=== THE INPUT ===
=== Section Start ===

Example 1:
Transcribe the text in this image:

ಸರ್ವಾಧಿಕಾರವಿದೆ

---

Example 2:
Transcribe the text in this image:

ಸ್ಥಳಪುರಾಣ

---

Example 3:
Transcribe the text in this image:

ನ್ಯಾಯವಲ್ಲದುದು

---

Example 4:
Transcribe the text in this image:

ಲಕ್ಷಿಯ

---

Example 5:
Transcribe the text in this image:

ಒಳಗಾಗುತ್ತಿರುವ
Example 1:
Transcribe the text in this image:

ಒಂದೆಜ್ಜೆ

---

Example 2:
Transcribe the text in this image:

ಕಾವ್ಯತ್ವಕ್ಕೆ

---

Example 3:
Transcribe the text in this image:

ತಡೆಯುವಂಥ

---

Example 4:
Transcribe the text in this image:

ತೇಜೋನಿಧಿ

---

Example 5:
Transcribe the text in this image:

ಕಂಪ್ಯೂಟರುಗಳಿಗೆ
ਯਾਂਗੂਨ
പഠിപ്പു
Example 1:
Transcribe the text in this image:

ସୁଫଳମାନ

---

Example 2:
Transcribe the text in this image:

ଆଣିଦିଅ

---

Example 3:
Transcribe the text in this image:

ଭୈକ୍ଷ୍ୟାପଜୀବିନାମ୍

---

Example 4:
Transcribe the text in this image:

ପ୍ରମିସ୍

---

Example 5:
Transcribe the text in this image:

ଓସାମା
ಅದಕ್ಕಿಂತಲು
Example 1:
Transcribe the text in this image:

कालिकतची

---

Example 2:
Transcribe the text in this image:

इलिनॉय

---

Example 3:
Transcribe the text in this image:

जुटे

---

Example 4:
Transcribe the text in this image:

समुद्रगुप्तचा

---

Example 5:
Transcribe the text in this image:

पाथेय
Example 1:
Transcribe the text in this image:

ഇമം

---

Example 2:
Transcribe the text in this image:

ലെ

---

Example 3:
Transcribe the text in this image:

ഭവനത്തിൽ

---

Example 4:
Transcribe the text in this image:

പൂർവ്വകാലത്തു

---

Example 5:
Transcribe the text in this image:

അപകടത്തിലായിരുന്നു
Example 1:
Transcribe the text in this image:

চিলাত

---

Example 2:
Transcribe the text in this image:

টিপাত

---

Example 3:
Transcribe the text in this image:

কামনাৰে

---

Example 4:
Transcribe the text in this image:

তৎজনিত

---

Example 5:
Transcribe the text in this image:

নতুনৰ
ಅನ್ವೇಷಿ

=== Section End ===

=== ABOUT THIS EXERCISE ===
Print out all of the records above, word for word.

=== EXPECTED ANSWER ===
Example 1:
Transcribe the text in this image:

ಸರ್ವಾಧಿಕಾರವಿದೆ

---

Example 2:
Transcribe the text in this image:

ಸ್ಥಳಪುರಾಣ

---

Example 3:
Transcribe the text in this image:

ನ್ಯಾಯವಲ್ಲದುದು

---

Example 4:
Transcribe the text in this image:

ಲಕ್ಷಿಯ

---

Example 5:
Transcribe the text in this image:

ಒಳಗಾಗುತ್ತಿರುವ
Example 1:
Transcribe the text in this image:

ಒಂದೆಜ್ಜೆ

---

Example 2:
Transcribe the text in this image:

ಕಾವ್ಯತ್ವಕ್ಕೆ

---

Example 3:
Transcribe the text in this image:

ತಡೆಯುವಂಥ

---

Example 4:
Transcribe the text in this image:

ತೇಜೋನಿಧಿ

---

Example 5:
Transcribe the text in this image:

ಕಂಪ್ಯೂಟರುಗಳಿಗೆ
ਯਾਂਗੂਨ
പഠിപ്പു
Example 1:
Transcribe the text in this image:

ସୁଫଳମାନ

---

Example 2:
Transcribe the text in this image:

ଆଣିଦିଅ

---

Example 3:
Transcribe the text in this image:

ଭୈକ୍ଷ୍ୟାପଜୀବିନାମ୍

---

Example 4:
Transcribe the text in this image:

ପ୍ରମିସ୍

---

Example 5:
Transcribe the text in this image:

ଓସାମା
ಅದಕ್ಕಿಂತಲು
Example 1:
Transcribe the text in this image:

कालिकतची

---

Example 2:
Transcribe the text in this image:

इलिनॉय

---

Example 3:
Transcribe the text in this image:

जुटे

---

Example 4:
Transcribe the text in this image:

समुद्रगुप्तचा

---

Example 5:
Transcribe the text in this image:

पाथेय
Example 1:
Transcribe the text in this image:

ഇമം

---

Example 2:
Transcribe the text in this image:

ലെ

---

Example 3:
Transcribe the text in this image:

ഭവനത്തിൽ

---

Example 4:
Transcribe the text in this image:

പൂർവ്വകാലത്തു

---

Example 5:
Transcribe the text in this image:

അപകടത്തിലായിരുന്നു
Example 1:
Transcribe the text in this image:

চিলাত

---

Example 2:
Transcribe the text in this image:

টিপাত

---

Example 3:
Transcribe the text in this image:

কামনাৰে

---

Example 4:
Transcribe the text in this image:

তৎজনিত

---

Example 5:
Transcribe the text in this image:

নতুনৰ
ಅನ್ವೇಷಿ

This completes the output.